- DIRECTIONS FOR THIS TASK
Leave the images out and repeat the data exactly as given.
------------------------------------------------------------------------
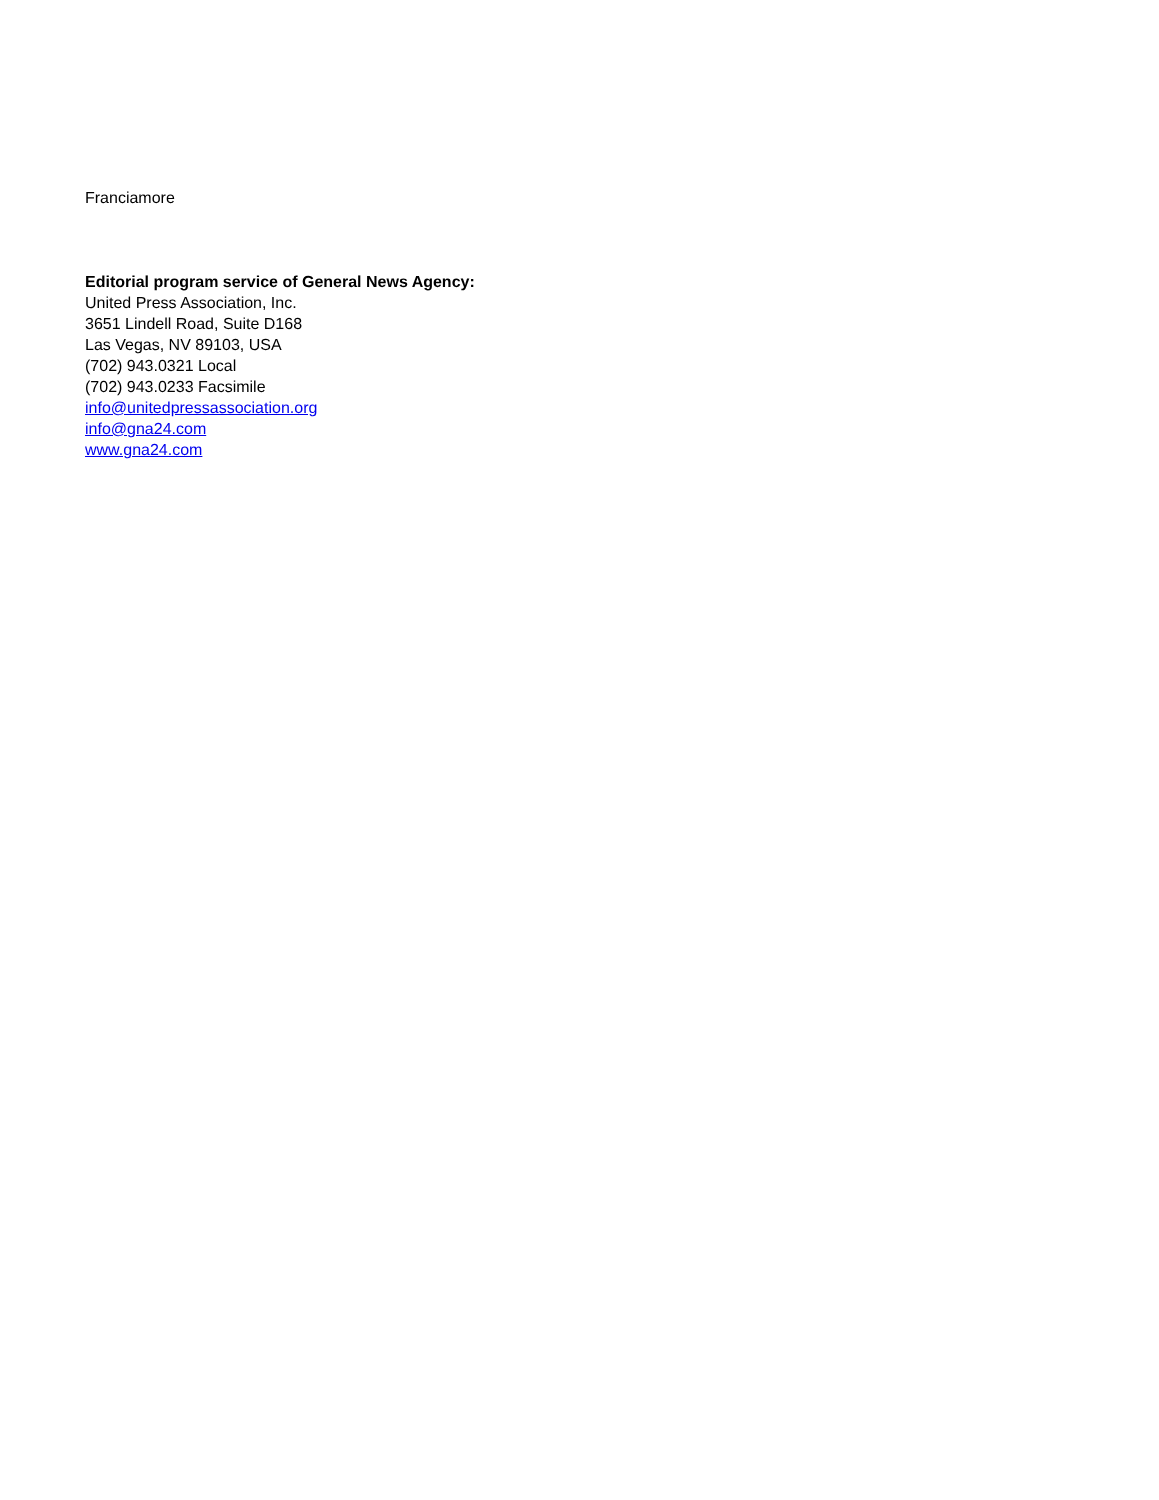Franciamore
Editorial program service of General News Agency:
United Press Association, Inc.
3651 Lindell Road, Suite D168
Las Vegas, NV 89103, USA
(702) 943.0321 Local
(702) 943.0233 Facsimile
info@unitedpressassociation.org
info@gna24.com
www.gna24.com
------------------------------------------------------------------------
- OUTPUT OF THE EXERCISE
Franciamore
Editorial program service of General News Agency:
United Press Association, Inc.
3651 Lindell Road, Suite D168
Las Vegas, NV 89103, USA
(702) 943.0321 Local
(702) 943.0233 Facsimile
info@unitedpressassociation.org
info@gna24.com
www.gna24.com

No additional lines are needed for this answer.